[messaging] Let's run a usability study (was Useability of public-key fingerprints)
Daniel Kahn Gillmor
dkg at fifthhorseman.net
Thu Feb 13 15:27:06 PST 2014
On 02/13/2014 05:58 PM, Trevor Perrin wrote:
> (A) Users aren't able to communicate unless they enter each other's
> public-key fingerprint. That wouldn't work for a general
> communication tool, as the high entropy of fingerprints makes them
> awkward to handle, and the extra security of a manual fingerprint
> check isn't needed for many conversations. A tool that required this
> would be rejected by most users.
to be clear, i'm not proposing that each and every conversation would be
preceded by tedious fingerprint verification or entry. This would be
done once per contact, after which it would get out of the way. Do you
think that cost of entry is still too high?
> (B) If the user chooses to check a fingerprint, the tool presents an
> "entry" UI instead of a "display" UI. I think I can compare strings
> faster than I can transcribe them (particularly on a phone or tablet),
> so a tool that forced me to enter it would be annoying, IMO.
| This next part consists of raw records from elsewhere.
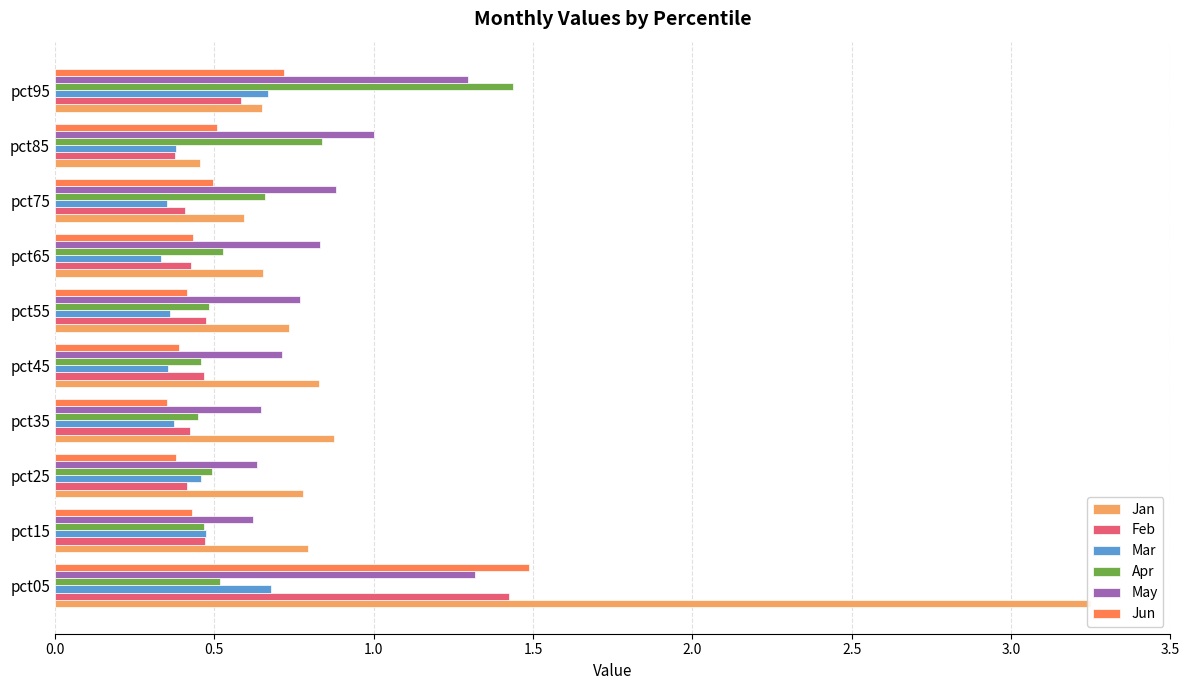

Is it true that Feb equals 0.2 at pct75?

False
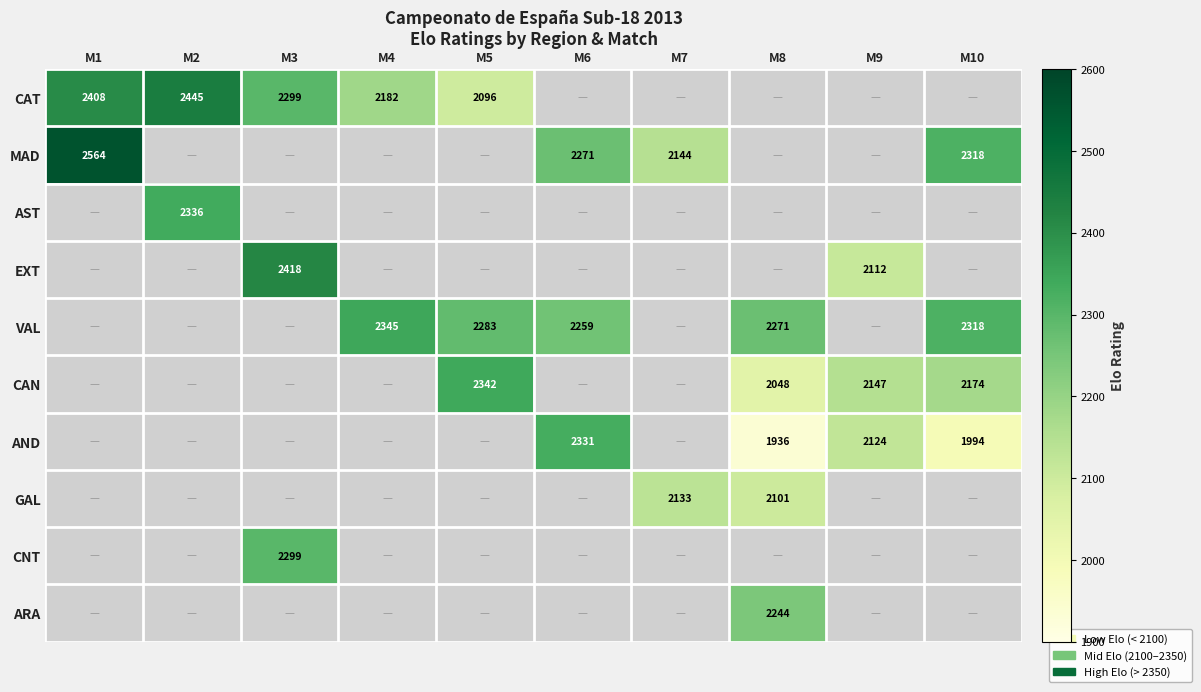

The value of AND at M6 is 3875. True or false?

False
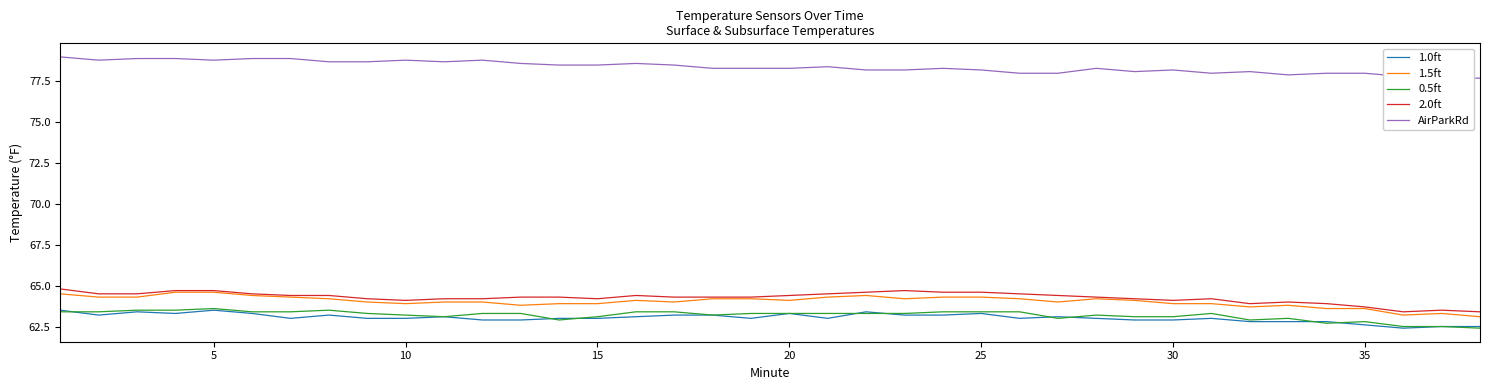

What is the minimum value for 2.0ft?

63.4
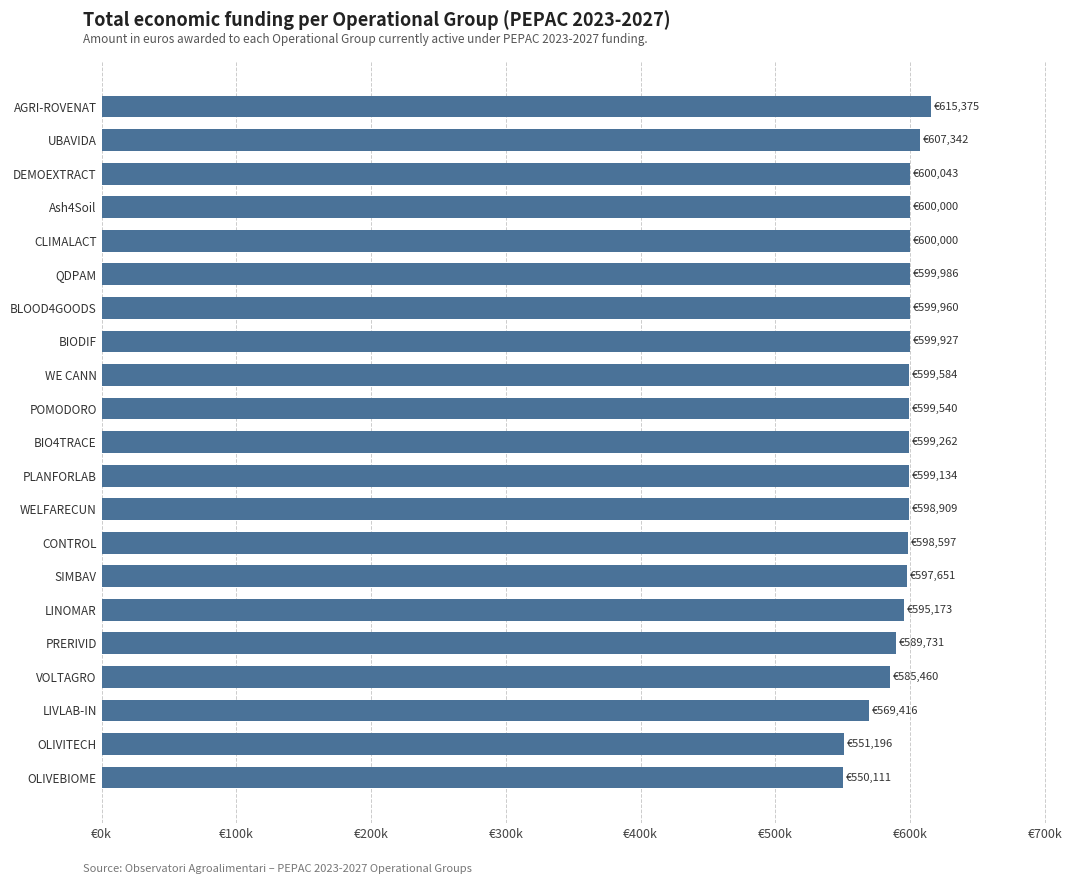

What is the sum of all values?

12456397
I'm quite sure that comparison is faster than transcription,
particularly if the comparison is based on well-aligned,
identically-formatted strings (which is not actually how most
fingerprint comparisons are done today, in my experience). But i'm not
convinced that comparison is more accurate than transcription. If
accuracy/correctness is the goal, what sort of tradeoffs are we willing
to accept?
While we're talking about usability studies, this question (about
transcription versus comparison, measured by accuracy and speed) seems
like it's narrowly-scoped enough that it could make for a good
experiment based on a single fingerprinting scheme. Comparison across
fingerprinting schemes would be a natural extension once the other
details were worked out for a single fingerprint.